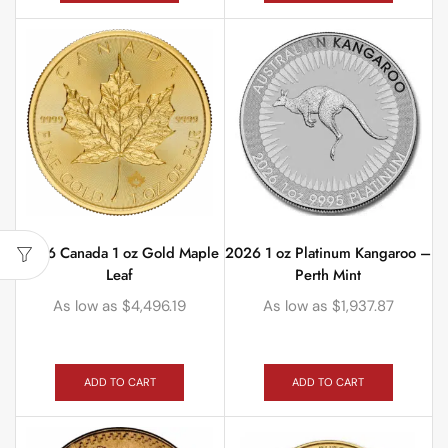
2026 Canada 1 oz Gold Maple
2026 1 oz Platinum Kangaroo –
Leaf
Perth Mint
As low as
$
4,496.19
As low as
$
1,937.87
ADD TO CART
ADD TO CART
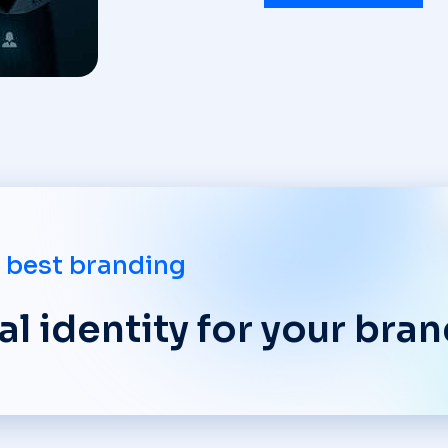
 best branding
l identity for your bran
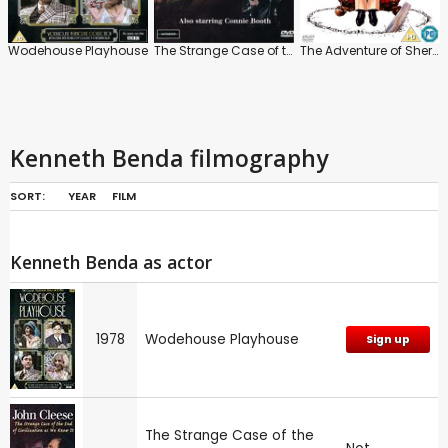
Wodehouse Playhouse
The Strange Case of the End of Civilization as We Know It
The Adventure of Sherlock Holmes' Smarter Brother
Kenneth Benda filmography
SORT:
YEAR
FILM
Kenneth Benda as actor
1978
Wodehouse Playhouse
Sign up
The Strange Case of the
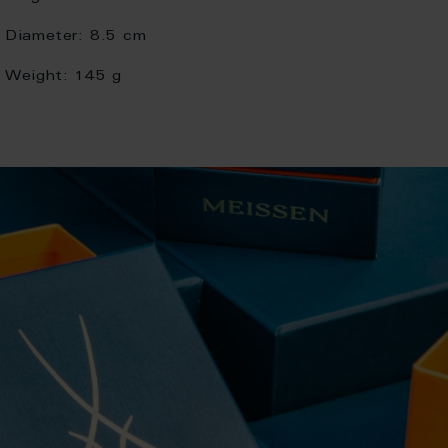
Diameter:
8.5 cm
Weight:
145 g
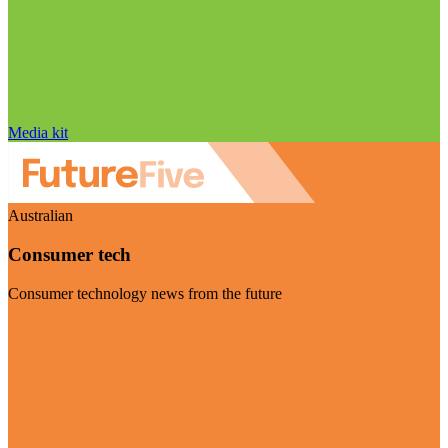
Media kit
Australian
Consumer tech
Consumer technology news from the future
Visit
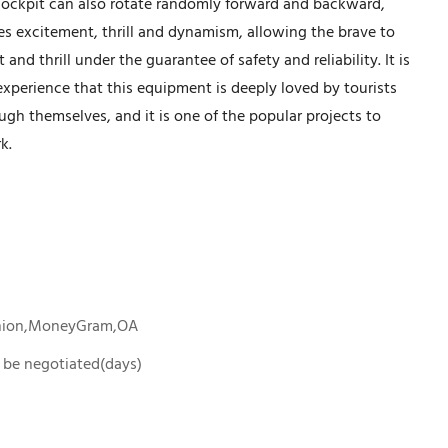
 cockpit can also rotate randomly forward and backward,
es excitement, thrill and dynamism, allowing the brave to
nd thrill under the guarantee of safety and reliability. It is
experience that this equipment is deeply loved by tourists
ugh themselves, and it is one of the popular projects to
k.
Union,MoneyGram,OA
To be negotiated(days)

● ● ● ●

Update the text of all the records, replacing every occurrence of "ADD TO CART" with "BUY NOW" and leaving everything else unchanged. Omit the pictures from your answer.

## Reply to the task:
2026 Canada 1 oz Gold Maple
2026 1 oz Platinum Kangaroo –
Leaf
Perth Mint
As low as
$
4,496.19
As low as
$
1,937.87
BUY NOW
BUY NOW
 best branding
l identity for your bran
Wodehouse Playhouse
The Strange Case of the End of Civilization as We Know It
The Adventure of Sherlock Holmes' Smarter Brother
Kenneth Benda filmography
SORT:
YEAR
FILM
Kenneth Benda as actor
1978
Wodehouse Playhouse
Sign up
The Strange Case of the
Diameter:
8.5 cm
Weight:
145 g
Media kit
Australian
Consumer tech
Consumer technology news from the future
Visit
 cockpit can also rotate randomly forward and backward,
es excitement, thrill and dynamism, allowing the brave to
nd thrill under the guarantee of safety and reliability. It is
experience that this equipment is deeply loved by tourists
ugh themselves, and it is one of the popular projects to
k.
Union,MoneyGram,OA
To be negotiated(days)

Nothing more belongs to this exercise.